Employers who choose to implement this type of structure are therefore advised to identify and focus on the battlegrounds they consider to be most important: those in which the former key employee would, if not properly restricted, represent the biggest threat. As competitors develop, these jurisdictions may change.
Introducing covenants can be a challenge. Senior executives may understand the company’s legitimate need to protect its position, but simultaneously be affronted by the lack of trust implicit in requesting their agreement to restrict future activities.

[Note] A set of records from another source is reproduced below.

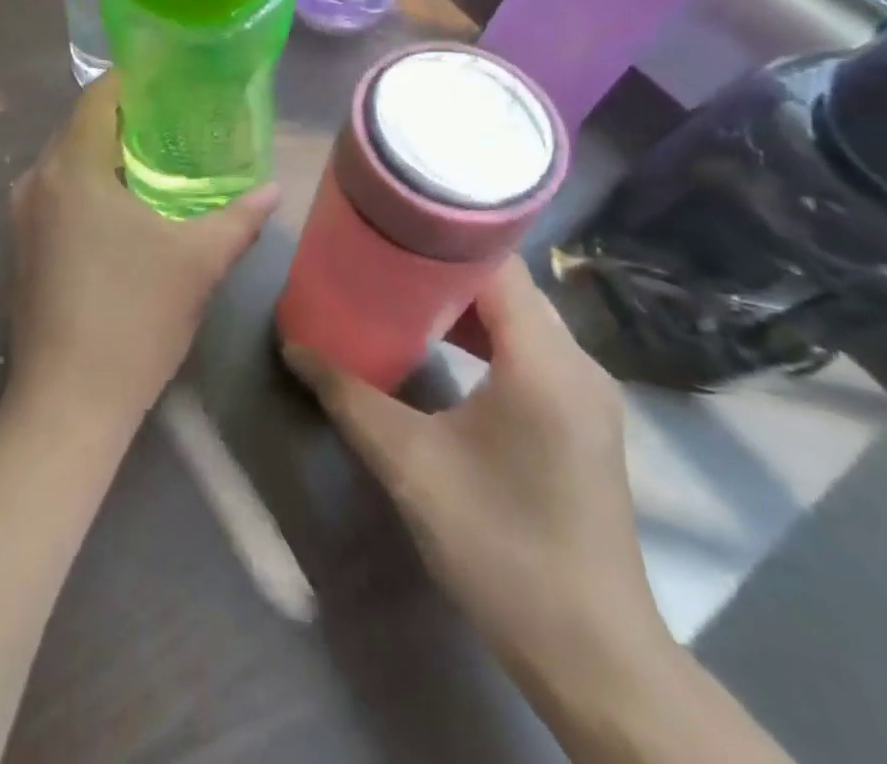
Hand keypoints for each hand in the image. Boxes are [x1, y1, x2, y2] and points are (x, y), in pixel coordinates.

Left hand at [7, 74, 277, 434]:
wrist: (68, 401)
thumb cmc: (133, 318)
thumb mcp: (198, 262)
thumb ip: (239, 218)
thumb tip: (273, 189)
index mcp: (72, 167)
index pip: (98, 95)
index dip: (135, 80)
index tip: (174, 81)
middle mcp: (37, 180)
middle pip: (80, 125)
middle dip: (127, 118)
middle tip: (178, 122)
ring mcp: (23, 215)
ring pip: (68, 160)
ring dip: (107, 153)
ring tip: (158, 160)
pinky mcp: (21, 245)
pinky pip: (58, 192)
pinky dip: (90, 183)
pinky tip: (126, 206)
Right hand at [285, 260, 664, 673]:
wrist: (593, 658)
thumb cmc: (500, 547)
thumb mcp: (410, 465)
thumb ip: (347, 396)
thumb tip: (293, 345)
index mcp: (545, 360)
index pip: (497, 263)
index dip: (441, 237)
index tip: (386, 228)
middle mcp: (577, 363)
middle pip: (508, 285)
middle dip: (443, 268)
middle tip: (380, 259)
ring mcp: (586, 394)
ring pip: (520, 318)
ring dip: (462, 304)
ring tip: (399, 296)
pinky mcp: (582, 419)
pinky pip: (530, 350)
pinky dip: (484, 337)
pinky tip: (441, 350)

The timing of introduction is key. It is generally easier to secure agreement at the point of hire than in an ongoing employment relationship where such restrictions have never been mentioned. Cultural issues may also play their part. In some jurisdictions, these restrictions will be viewed as de rigueur and are likely therefore to be readily accepted. In others, however, such as the United States (where it is commonplace not to have written contracts even at the most senior levels), employers may face more of a challenge. An employer may want to introduce new restrictions based on a realisation that existing agreed contractual provisions are not fit for purpose—either because domestic law has changed or because it has become clear that by far the biggest threat is posed by an executive in a jurisdiction where restrictions would not be enforceable.

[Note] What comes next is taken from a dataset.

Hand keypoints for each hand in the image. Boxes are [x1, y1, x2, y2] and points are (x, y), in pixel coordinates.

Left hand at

This is a fairly common problem. Many employers have, for example, persuaded employees to sign up to covenants, despite their absence in original contracts, by including the provisions in incentive vehicles, such as share scheme rules. Covenants in standard documents which, when drafted, were intended to apply to a wide variety of employees located in a number of different geographical locations may fall foul of the enforcement rules of the jurisdiction in which the employee works for the company, or to which they may move after termination. The employer may feel that the executive has already been paid handsomely, perhaps in the form of long- or short-term incentive schemes, for the original covenants. The employee may resent being asked to sign more restrictive covenants than accepted previously. In such circumstances, being asked to sign new covenants will nonetheless require fresh consideration.